Roma, 4 giu. (askanews) – Un sofisticato bunker sotterraneo, curato nei dettagli, con cunicoli segreti per garantire la fuga di un ipotetico latitante. Lo hanno scoperto ad Ardore, in provincia di Reggio Calabria, i carabinieri del Nucleo Operativo della Compagnia di Locri e della locale Stazione, con il supporto dello Squadrone Eliportato Cacciatori “Calabria” e l’ausilio dei Vigili del Fuoco di Bianco (RC).
Durante una normale perquisizione finalizzata alla ricerca di armi, si sono trovati davanti al sofisticato nascondiglio, articolato in tre ambienti sotterranei: una camera da letto, un servizio igienico e una vera e propria “camera di fuga”. Per aprire la botola in cemento armato, invisibile dall’esterno, un sofisticato meccanismo elettrico nascosto.

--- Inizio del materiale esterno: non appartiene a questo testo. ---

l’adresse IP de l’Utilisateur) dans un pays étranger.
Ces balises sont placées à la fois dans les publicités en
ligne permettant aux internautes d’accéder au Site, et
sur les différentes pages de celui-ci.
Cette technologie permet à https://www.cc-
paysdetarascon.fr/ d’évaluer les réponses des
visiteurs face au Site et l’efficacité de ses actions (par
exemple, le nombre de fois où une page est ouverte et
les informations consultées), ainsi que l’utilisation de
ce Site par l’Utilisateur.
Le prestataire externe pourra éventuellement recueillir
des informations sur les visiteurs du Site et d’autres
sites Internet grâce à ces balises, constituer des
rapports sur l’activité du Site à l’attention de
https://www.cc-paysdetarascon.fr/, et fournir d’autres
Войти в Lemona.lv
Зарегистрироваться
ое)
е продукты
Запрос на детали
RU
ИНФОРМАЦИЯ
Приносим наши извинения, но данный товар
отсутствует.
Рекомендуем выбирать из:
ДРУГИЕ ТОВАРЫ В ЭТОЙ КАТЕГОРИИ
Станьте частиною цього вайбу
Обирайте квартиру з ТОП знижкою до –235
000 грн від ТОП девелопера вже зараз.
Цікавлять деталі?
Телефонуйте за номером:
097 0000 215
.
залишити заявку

Poi un tunnel sotterraneo lungo circa 120 metri, progettato per consentire una rapida via d’uscita verso una vicina area rurale, isolata.Per gli investigatori, da come è stato progettato il bunker, si tratterebbe di una delle strutture clandestine più sofisticate rinvenute nella Locride.
Sono in corso le indagini per capire chi lo abbia realizzato e a chi appartenga.